Vamos ver agora então a quem caberia a responsabilidade de instalação de cancelas em passagens de nível. Em Dezembro de 2022 a 2ª Turma do Superior Tribunal de Justiça firmou acórdão em razão de uma demanda envolvendo uma empresa privada de ferrovia que opera em 21 bairros de Criciúma-SC., e o Ministério Público de Santa Catarina. Para isso, o STJ valeu-se do Decreto nº 1.832/1996 que trata do regulamento dos transportes ferroviários e do Código de Trânsito Brasileiro. Vejamos:
Decreto nº 1.832/1996, artigo 10, parágrafo 4:
§ 4° O responsável pela execução da via mais recente assumirá todos os encargos decorrentes da construção e manutenção das obras e instalações necessárias ao cruzamento, bem como pela segurança da circulação no local.

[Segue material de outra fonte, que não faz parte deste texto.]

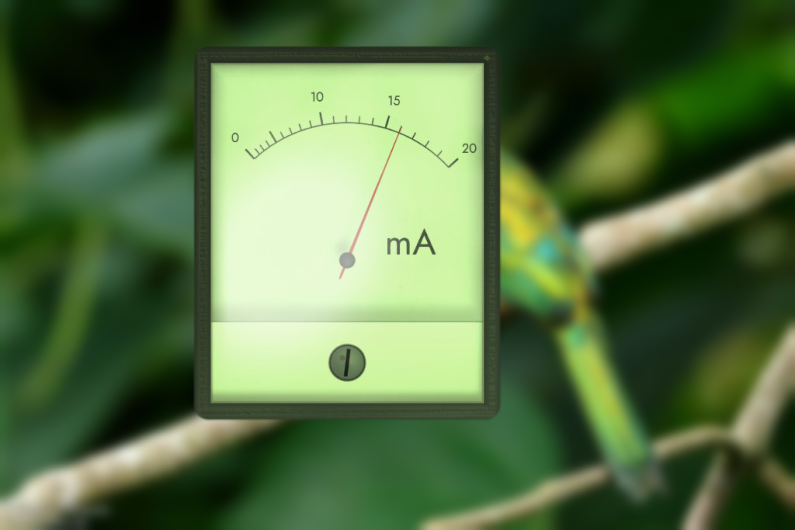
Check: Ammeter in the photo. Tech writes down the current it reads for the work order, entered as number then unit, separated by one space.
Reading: 16 mA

Código de Transito Brasileiro, artigo 24, inciso III:
Compete aos órgãos e entidades executivos de trânsito dos Municípios, no âmbito de sua circunscrição: (Redação dada pela Lei nº 13.154, de 2015). III - implantar, manter e operar o sistema de sinalização, os dispositivos e os equipamentos de controle viário.
Assim sendo, decidiu o STJ:
“Se ferrovia é anterior ao bairro, município deve pagar por obras de sinalização.”

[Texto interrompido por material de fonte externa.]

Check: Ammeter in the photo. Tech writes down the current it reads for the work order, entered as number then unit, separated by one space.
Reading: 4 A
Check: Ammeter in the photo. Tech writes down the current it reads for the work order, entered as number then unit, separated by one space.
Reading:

Aqui o REsp Nº 1.569.468 - SC (2015/0300604-6)
Outrossim, em razão do acidente em Jandaia do Sul, tramita na Câmara dos Deputados o Projeto de Lei 1066/23 "que torna obrigatória a instalação de cancelas automáticas equipadas com dispositivos sonoros e visuais, e de semáforos nos cruzamentos rodoferroviários e passagens de nível em zonas urbanas ou de expansão urbana. Além disso, a velocidade máxima dos trens nesses trechos será de 15 km/h".
No caso do acidente no Distrito Federal vemos um gradiente de responsabilidades que passa pelo condutor do coletivo, aumenta a nuance quando passa pelo maquinista e pela Cia ferroviária e ganha cores fortes (muito fortes!) ao atingir o poder público municipal que na minha opinião é omisso nessa questão que envolve segurança nas passagens de nível. Pois é, mas que surpresa, não? A instalação de cancelas não rende votos e em acidentes como esses é muito mais prático e fácil dar as mãos à imprensa e culpar em uníssono o condutor do coletivo.